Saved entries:
———
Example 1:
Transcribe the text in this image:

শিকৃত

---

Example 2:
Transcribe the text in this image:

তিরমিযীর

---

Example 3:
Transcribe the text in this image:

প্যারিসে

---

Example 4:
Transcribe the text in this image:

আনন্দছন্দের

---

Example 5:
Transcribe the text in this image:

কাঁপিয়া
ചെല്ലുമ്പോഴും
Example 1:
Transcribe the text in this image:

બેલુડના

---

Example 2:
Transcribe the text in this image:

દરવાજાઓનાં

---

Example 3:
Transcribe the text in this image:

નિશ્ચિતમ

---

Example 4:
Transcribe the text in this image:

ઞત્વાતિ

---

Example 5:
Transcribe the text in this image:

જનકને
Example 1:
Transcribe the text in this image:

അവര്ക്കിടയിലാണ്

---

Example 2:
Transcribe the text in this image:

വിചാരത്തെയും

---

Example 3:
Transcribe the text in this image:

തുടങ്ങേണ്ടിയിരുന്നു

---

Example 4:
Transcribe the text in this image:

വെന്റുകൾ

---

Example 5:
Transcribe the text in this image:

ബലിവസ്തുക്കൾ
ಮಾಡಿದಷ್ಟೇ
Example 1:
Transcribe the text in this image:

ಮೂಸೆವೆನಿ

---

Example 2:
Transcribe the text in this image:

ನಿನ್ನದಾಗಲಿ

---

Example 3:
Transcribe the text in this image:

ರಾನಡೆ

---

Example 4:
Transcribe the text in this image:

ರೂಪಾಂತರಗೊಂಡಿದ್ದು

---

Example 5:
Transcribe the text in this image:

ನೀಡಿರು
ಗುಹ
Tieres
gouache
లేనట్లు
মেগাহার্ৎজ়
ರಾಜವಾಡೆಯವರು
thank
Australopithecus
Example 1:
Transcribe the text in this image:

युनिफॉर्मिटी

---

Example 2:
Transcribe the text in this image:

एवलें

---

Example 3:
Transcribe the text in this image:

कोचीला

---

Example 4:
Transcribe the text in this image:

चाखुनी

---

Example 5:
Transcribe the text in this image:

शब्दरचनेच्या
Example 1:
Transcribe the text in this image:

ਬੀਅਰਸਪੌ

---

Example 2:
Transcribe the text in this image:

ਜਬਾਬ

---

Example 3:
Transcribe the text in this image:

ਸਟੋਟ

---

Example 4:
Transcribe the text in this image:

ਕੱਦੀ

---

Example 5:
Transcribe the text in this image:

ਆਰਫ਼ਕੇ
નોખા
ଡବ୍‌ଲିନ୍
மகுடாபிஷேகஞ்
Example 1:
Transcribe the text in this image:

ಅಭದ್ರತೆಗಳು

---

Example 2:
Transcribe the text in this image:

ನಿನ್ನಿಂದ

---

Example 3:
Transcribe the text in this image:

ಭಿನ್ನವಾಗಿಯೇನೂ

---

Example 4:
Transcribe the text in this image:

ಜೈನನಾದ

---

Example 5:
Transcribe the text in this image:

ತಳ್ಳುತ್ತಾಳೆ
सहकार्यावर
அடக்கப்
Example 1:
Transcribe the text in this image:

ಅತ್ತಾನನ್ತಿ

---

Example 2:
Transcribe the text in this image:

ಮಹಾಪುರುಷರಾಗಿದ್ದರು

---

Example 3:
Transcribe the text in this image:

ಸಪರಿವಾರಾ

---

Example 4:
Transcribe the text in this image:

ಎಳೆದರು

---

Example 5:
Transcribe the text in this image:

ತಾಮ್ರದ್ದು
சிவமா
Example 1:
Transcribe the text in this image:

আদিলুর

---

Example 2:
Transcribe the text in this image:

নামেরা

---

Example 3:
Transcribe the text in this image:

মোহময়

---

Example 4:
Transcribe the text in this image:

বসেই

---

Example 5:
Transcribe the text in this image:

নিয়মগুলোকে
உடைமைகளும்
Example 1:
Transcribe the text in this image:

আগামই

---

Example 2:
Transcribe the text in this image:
———
Go through the data above and return every line exactly.

Example 1:
Transcribe the text in this image:

শিকৃত

---

Example 2:
Transcribe the text in this image:

তিরমিযীর

---

Example 3:
Transcribe the text in this image:

প্যারিসে

---

Example 4:
Transcribe the text in this image:

আনন্দছন্দের

---

Example 5:
Transcribe the text in this image:

কাঁপিয়া
ചെല്ലുമ്പോഴും
Example 1:
Transcribe the text in this image:

બેલુડના

---

Example 2:
Transcribe the text in this image:

દરવાજાઓનાં

---

Example 3:
Transcribe the text in this image:

નિશ્ચિતમ

---

Example 4:
Transcribe the text in this image:

ઞત્વાતિ

---

Example 5:
Transcribe the text in this image:

જનકને
Example 1:
Transcribe the text in this image:

അവര്ക്കിടയിലാണ്

---

Example 2:
Transcribe the text in this image:

വിചാരത്തെയും

---

Example 3:
Transcribe the text in this image:

തുടങ്ങേണ്ടിയിരുന്നു

---

Example 4:
Transcribe the text in this image:

വെന്റുകൾ

---

Example 5:
Transcribe the text in this image:

ബലിവസ്തുക്കൾ
ಮಾಡಿದಷ್ಟೇ
Example 1:
Transcribe the text in this image:

ಮೂಸೆವೆನಿ

---

Example 2:
Transcribe the text in this image:

ನಿನ್ನದಾಗಲಿ

---

Example 3:
Transcribe the text in this image:

ರಾನಡೆ

---

Example 4:
Transcribe the text in this image:

ರೂಪಾಂತರಗೊಂಡಿದ್ದು

---

Example 5:
Transcribe the text in this image:

ನೀಡಿರು
ಗುಹ
Tieres
gouache
లేనట్లు
মেগাহার্ৎজ়
ರಾಜವಾಡೆಯವರು
thank
Australopithecus
Example 1:
Transcribe the text in this image:

युनिफॉर्मिटी

---

Example 2:
Transcribe the text in this image:

एवलें

---

Example 3:
Transcribe the text in this image:

कोचीला

---

Example 4:
Transcribe the text in this image:

चाखुनी

---

Example 5:
Transcribe the text in this image:

शब्दरचनेच्या
Example 1:
Transcribe the text in this image:

ਬੀਅਰਸਪੌ

---

Example 2:
Transcribe the text in this image:

ਜਬਾਬ

---

Example 3:
Transcribe the text in this image:

ਸਟੋਟ

---

Example 4:
Transcribe the text in this image:

ਕੱਦੀ

---

Example 5:
Transcribe the text in this image:

ਆਰਫ਼ਕੇ
નોખા
ଡବ୍‌ଲିନ୍
மகுடாபிஷேகஞ்
Example 1:
Transcribe the text in this image:

ಅಭದ್ರತೆಗಳು

---

Example 2:
Transcribe the text in this image:

ನಿನ್ನಿಂದ

---

Example 3:
Transcribe the text in this image:

ಭಿನ್ನವಾಗಿಯೇನೂ

---

Example 4:
Transcribe the text in this image:

ಜೈನನಾದ

---

Example 5:
Transcribe the text in this image:

ತಳ್ಳುತ್ತಾಳೆ
सहकार्यावर
அடக்கப்
Example 1:
Transcribe the text in this image:

ಅತ್ತಾನನ್ತಿ

---

Example 2:
Transcribe the text in this image:

ಮಹಾಪುರುಷರಾಗಿದ್ದರು

---

Example 3:
Transcribe the text in this image:

ಸಪರಿವಾರಾ

---

Example 4:
Transcribe the text in this image:

ಎಳೆದರು

---

Example 5:
Transcribe the text in this image:

ತಾಮ್ರದ್ದು
சிவமா
Example 1:
Transcribe the text in this image:

আদিলুর

---

Example 2:
Transcribe the text in this image:

নামেরা

---

Example 3:
Transcribe the text in this image:

মোহময়

---

Example 4:
Transcribe the text in this image:

বসেই

---

Example 5:
Transcribe the text in this image:

নিয়মগুলোকে
உடைமைகளும்
Example 1:
Transcribe the text in this image:

আগামই

---

Example 2:
Transcribe the text in this image:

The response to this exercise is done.